1. un più adeguato livello di integrazione delle politiche regionali di promozione delle fonti rinnovabili con le altre politiche regionali (ambientali, agricole, territoriali) che interagiscono sostanzialmente con lo sviluppo delle fonti rinnovabili;
2. un’attività di concertazione istituzionale che crei le condizioni per una condivisione degli obiettivi di sviluppo delle rinnovabili nelle diverse realtà territoriali delle regioni, e le condizioni per lo svolgimento dei procedimenti autorizzativi; 
3. l’attivazione, nella fase di definizione dei nuovi programmi regionali di promozione delle fonti rinnovabili, di processi di governance che coinvolgano gli attori economico-sociali interessati in modo non episodico;  
4. una verifica delle politiche di incentivazione regionale varate tramite i fondi strutturali (POR) e piani di sviluppo rurale (PSR), rispetto agli obiettivi dei nuovi programmi regionali per  rinnovabili  e alle  politiche nazionali di incentivazione;
5. lo svolgimento della valutazione ambientale strategica per i nuovi piani energetici regionali con un approccio operativo per affrontare in modo adeguato i problemi di coerenza con le altre politiche regionali pubbliche rilevanti.

Scenario locale
I problemi di efficacia delle procedure autorizzative per gli impianti alimentati da fonti rinnovabili, spesso oggetto di conflitto ambientale, hanno la loro dimensione prioritaria di riferimento nello scenario locale.
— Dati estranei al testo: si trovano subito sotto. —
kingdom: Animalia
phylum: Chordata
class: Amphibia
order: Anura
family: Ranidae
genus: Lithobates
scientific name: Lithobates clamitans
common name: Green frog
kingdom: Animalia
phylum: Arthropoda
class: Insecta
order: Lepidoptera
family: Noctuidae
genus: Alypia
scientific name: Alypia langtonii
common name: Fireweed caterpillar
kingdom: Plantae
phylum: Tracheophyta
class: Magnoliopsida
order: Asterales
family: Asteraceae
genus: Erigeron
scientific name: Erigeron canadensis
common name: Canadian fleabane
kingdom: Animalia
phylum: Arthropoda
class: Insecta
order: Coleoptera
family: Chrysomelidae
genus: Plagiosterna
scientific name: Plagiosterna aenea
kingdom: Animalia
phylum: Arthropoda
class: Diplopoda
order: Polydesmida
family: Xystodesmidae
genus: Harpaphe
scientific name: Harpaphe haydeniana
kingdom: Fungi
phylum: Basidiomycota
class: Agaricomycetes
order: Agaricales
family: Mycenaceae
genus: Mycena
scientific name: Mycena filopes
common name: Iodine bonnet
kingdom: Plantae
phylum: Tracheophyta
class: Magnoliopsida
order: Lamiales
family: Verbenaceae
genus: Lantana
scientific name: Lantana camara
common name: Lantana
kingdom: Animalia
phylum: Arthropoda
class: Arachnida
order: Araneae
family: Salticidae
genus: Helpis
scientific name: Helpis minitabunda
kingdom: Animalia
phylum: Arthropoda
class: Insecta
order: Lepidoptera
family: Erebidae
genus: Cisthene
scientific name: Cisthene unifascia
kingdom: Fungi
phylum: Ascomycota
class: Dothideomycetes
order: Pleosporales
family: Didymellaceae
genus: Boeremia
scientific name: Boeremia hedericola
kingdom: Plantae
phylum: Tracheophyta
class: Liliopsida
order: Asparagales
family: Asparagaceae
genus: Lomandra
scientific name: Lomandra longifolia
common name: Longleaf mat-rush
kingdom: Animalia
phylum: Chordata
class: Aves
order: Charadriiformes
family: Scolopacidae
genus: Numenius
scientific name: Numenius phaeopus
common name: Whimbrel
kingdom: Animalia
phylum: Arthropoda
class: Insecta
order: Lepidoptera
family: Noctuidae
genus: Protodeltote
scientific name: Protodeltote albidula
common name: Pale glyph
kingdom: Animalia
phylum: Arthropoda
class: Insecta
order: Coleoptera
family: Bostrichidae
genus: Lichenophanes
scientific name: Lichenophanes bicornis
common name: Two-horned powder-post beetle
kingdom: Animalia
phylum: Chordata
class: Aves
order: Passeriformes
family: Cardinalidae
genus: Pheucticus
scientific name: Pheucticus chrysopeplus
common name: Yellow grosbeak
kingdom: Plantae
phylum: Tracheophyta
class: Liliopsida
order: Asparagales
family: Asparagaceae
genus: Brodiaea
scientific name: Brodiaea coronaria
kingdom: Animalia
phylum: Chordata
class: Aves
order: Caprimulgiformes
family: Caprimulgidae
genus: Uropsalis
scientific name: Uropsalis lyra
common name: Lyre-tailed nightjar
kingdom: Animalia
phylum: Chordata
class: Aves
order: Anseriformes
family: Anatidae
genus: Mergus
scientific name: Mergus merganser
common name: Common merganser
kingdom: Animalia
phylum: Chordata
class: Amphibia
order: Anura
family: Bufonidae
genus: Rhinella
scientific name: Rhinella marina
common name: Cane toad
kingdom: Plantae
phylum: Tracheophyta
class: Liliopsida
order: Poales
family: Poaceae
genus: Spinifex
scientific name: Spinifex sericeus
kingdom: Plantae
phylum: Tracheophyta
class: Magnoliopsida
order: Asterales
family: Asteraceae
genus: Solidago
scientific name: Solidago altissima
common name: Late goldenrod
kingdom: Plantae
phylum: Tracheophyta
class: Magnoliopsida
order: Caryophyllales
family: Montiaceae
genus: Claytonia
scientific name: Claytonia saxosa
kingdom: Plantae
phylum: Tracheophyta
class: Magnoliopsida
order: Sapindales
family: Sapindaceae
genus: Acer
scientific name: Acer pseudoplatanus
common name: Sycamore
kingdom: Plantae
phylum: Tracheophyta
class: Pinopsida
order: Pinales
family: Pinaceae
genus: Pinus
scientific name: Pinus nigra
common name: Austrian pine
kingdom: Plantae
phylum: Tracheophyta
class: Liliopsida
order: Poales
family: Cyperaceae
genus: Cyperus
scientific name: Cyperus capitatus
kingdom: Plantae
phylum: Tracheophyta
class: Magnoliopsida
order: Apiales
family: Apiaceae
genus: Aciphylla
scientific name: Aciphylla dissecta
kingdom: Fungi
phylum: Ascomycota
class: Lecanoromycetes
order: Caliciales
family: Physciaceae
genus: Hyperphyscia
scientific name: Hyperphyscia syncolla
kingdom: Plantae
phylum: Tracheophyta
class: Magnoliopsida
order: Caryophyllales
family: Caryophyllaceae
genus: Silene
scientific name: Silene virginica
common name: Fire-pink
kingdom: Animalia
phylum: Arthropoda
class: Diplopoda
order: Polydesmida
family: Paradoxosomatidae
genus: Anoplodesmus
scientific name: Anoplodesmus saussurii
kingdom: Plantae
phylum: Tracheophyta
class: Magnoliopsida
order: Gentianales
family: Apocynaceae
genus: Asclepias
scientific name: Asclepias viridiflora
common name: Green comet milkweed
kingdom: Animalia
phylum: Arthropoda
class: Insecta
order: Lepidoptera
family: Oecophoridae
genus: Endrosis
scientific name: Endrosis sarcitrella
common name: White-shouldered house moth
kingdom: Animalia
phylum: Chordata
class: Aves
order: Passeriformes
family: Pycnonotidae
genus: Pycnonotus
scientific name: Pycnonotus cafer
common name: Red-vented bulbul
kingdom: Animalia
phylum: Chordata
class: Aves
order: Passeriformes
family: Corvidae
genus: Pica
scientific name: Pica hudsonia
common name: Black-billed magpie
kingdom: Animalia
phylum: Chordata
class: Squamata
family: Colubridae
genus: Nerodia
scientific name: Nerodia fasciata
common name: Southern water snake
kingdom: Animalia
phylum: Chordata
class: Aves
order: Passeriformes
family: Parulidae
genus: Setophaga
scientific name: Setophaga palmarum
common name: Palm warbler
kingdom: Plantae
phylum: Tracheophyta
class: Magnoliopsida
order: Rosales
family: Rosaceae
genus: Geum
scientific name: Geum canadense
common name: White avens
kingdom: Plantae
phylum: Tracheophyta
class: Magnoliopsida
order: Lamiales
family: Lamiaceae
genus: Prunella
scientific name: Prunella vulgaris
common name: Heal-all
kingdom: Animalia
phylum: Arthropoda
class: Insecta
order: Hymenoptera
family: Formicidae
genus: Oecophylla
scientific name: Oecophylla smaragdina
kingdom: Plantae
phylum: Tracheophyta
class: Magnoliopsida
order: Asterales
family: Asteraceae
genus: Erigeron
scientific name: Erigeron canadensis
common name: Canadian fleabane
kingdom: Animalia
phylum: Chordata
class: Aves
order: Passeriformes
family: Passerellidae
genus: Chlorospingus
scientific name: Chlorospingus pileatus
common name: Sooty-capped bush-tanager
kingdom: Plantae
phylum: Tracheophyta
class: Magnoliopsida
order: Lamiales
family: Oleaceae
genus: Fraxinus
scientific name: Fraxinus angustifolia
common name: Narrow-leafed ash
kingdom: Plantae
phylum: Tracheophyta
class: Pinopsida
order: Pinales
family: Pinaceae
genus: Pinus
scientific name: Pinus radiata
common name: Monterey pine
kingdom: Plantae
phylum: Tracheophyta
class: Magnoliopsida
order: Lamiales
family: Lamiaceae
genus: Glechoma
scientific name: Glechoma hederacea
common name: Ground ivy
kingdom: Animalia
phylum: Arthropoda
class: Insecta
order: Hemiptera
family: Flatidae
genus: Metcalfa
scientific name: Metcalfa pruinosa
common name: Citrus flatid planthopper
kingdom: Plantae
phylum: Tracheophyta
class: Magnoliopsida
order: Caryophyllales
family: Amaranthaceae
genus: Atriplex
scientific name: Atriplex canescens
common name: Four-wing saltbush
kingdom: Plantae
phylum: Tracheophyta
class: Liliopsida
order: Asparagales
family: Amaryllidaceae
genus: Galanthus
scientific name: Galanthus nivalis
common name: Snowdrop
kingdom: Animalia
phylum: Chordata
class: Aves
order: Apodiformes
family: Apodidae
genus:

Lo scenario locale è la dimensione in cui devono essere affrontate le problematiche di accettabilità sociale che coinvolgono le comunità locali, adottando un approccio preventivo e superando, sia da parte delle imprese che della pubblica amministrazione, un approccio burocratico formale nella gestione degli strumenti di comunicazione, informazione e partecipazione del pubblico interessato già previsti dalla normativa, in particolare quando è richiesta la valutazione di impatto ambientale.